The film’s greatest deficit, both acting-wise and creatively, is obviously Rob Reiner. His direction is insipid, which–from the technical angle–could be explained by his character’s lack of talent, but the direction of actors isn’t any good either, so that excuse is out. His acting is something even worse and he weighs down every scene he’s in. Unfortunately, Reiner’s not the only problem. While Spinal Tap is really funny during the first half hour or so, once the film gets itself a narrative, it crumbles. Long, unfunny scenes, meant to tell a story, make the film feel like it’s three hours instead of eighty-two minutes.

Some of the cameos are incredibly successful–Bruno Kirby’s for instance–but others are just too short. Fred Willard needed a few more seconds. Spinal Tap is almost a success, stressing the ‘almost.’ The rest of the fault has to fall on the band focus. Christopher Guest is the best, but doesn’t get as much screen-time as Michael McKean, who is the worst. June Chadwick, as McKean’s girlfriend, is boring and predictable (both her performance and the character). Harry Shearer isn’t in the film anywhere near enough and it never feels like he has a relationship with the other band members.
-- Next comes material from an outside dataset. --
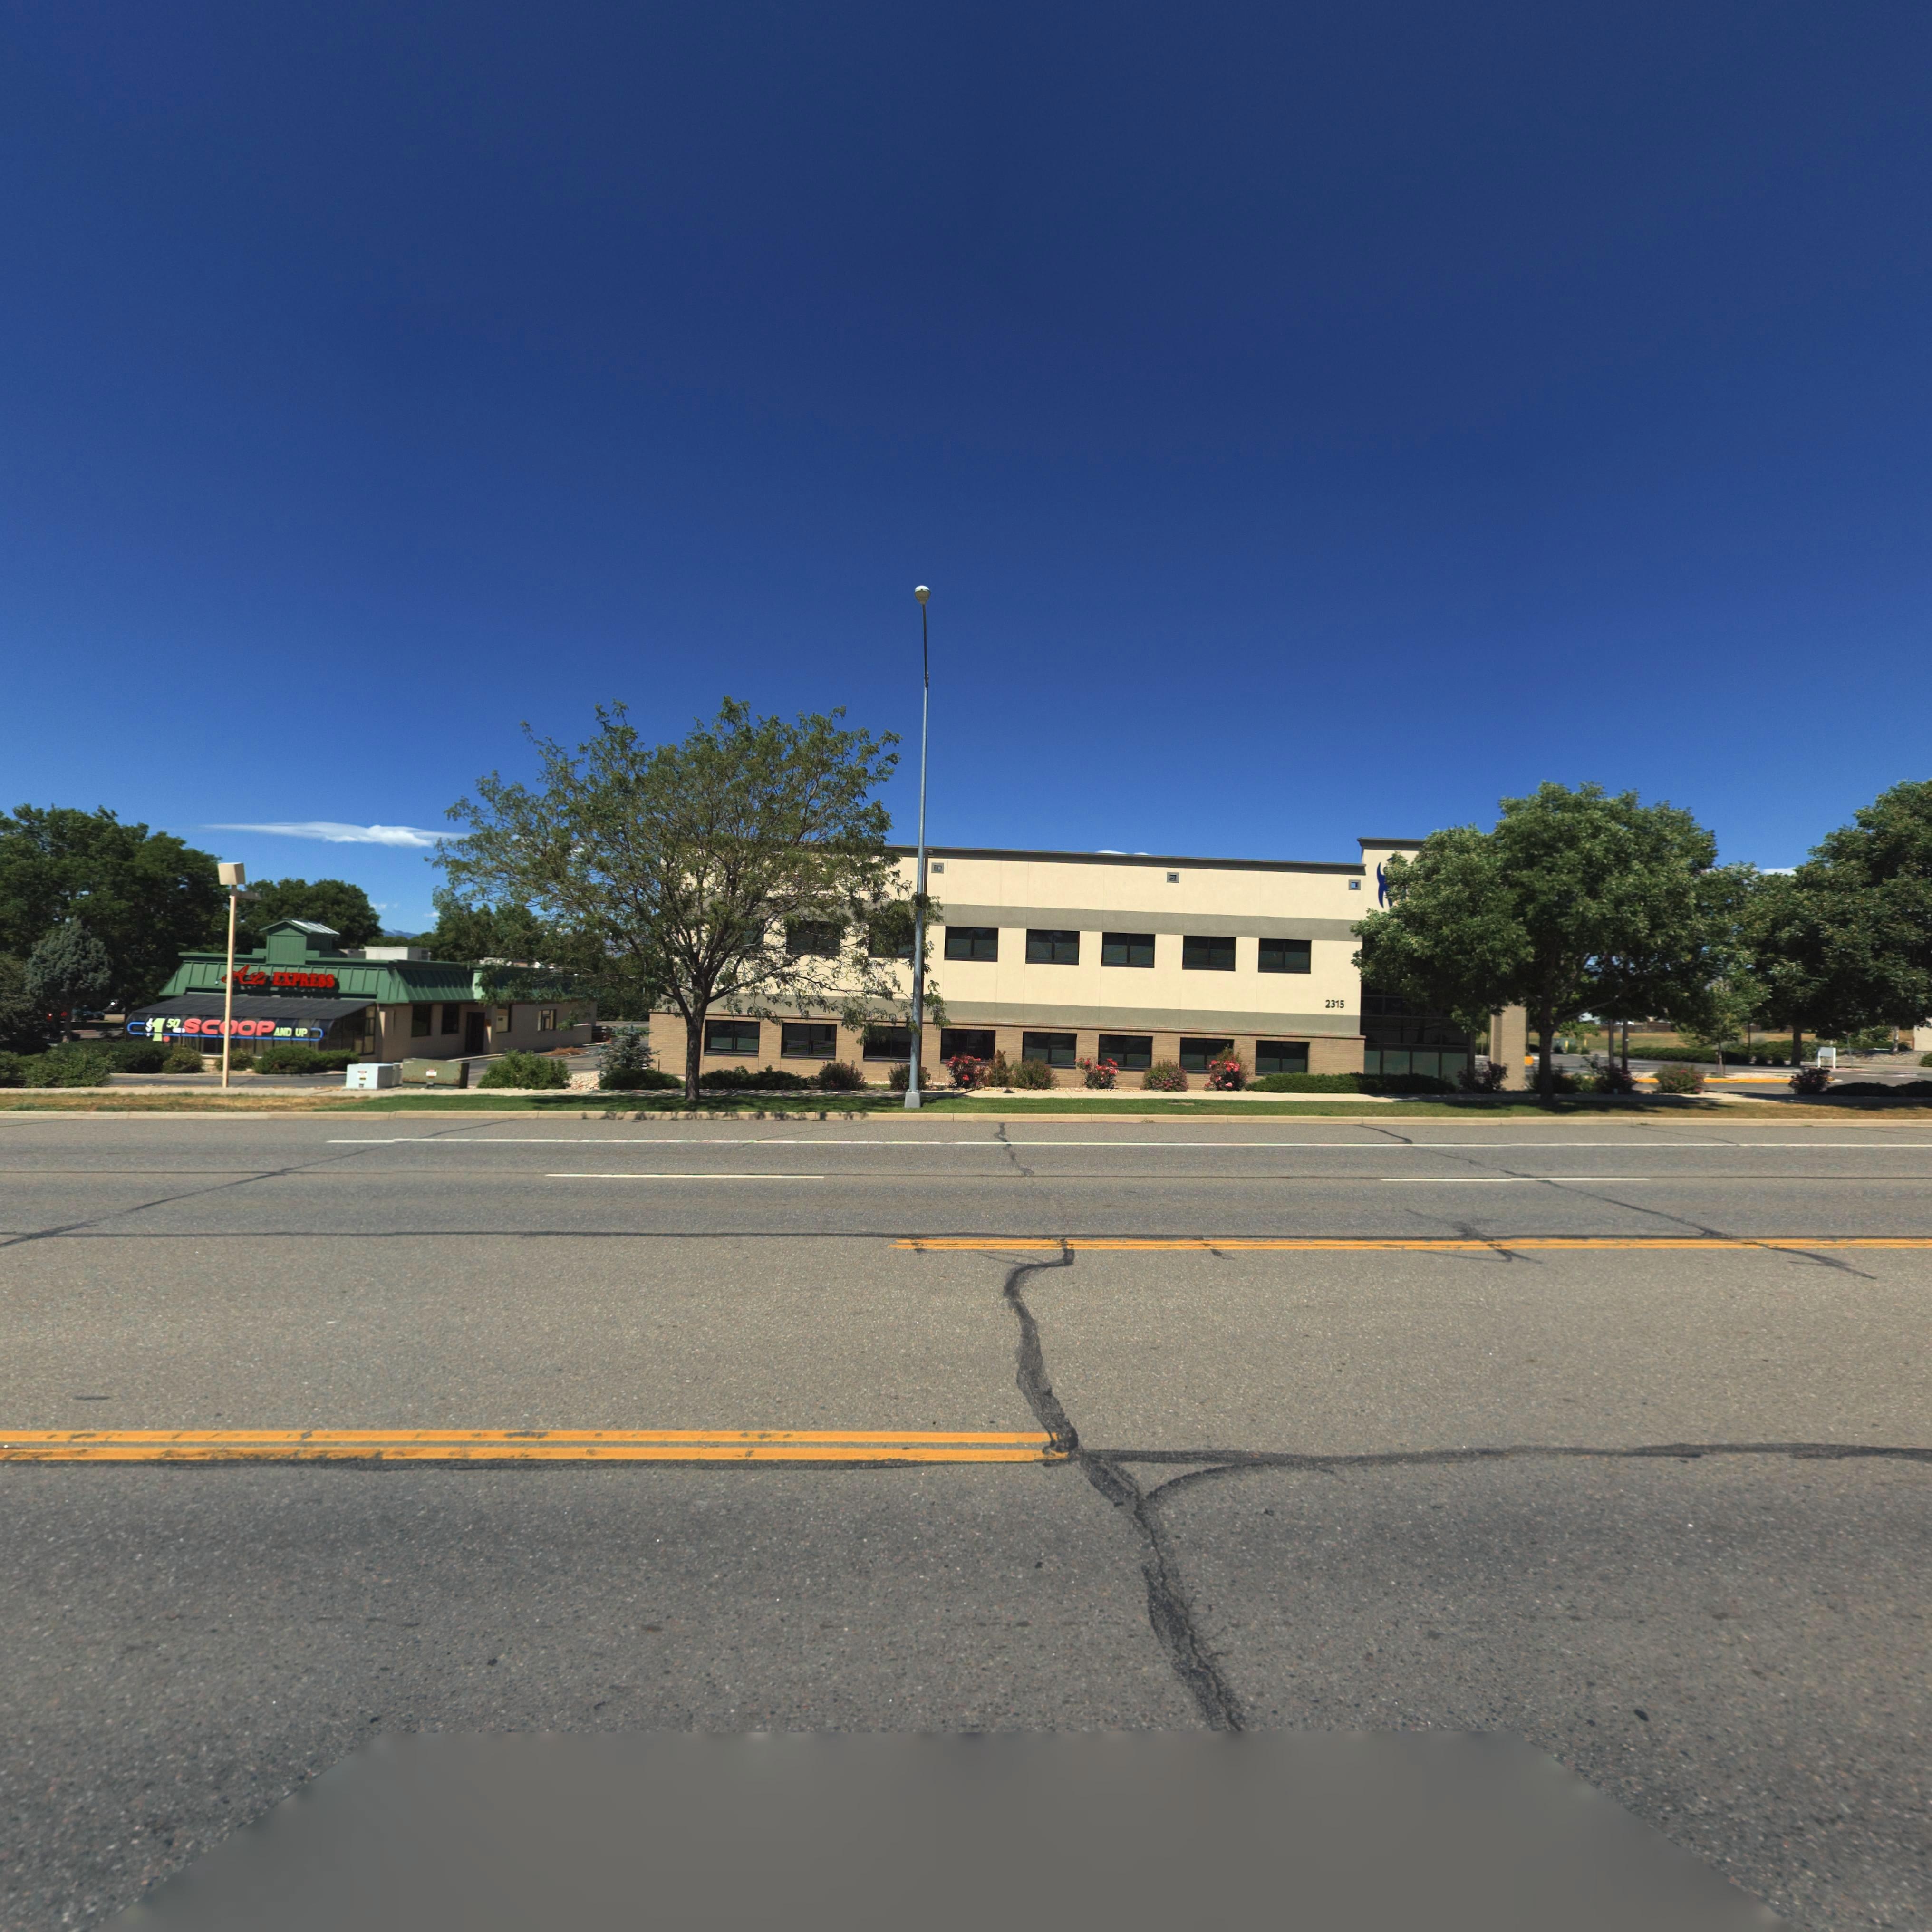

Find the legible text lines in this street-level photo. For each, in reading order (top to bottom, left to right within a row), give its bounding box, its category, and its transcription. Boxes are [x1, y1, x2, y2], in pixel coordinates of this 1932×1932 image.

[221, 963, 269, 985] BusinessName: ALi
[271, 971, 335, 988] BusinessName: EXPRESS
[1325, 999, 1344, 1008] StreetNumber: 2315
In short, it works as a joke, not a movie.

2.5/4★★½

CREDITS

Directed by Rob Reiner; written by Christopher Guest, Michael McKean, Harry Shearer and Reiner; director of photography, Peter Smokler; edited by Robert Leighton, Kent Beyda and Kim Secrist; music and lyrics by Guest, McKean, Shearer and Reiner; produced by Karen Murphy; released by Embassy Pictures.

Starring Rob Reiner (Marty DiBerti), Michael McKean (David St. Hubbins), Christopher Guest (Nigel Tufnel), Harry Shearer (Derek Smalls), R.J. Parnell (Mick Shrimpton), David Kaff (Viv Savage), Tony Hendra (Ian Faith), Bruno Kirby (Tommy Pischedda) and June Chadwick (Jeanine Pettibone).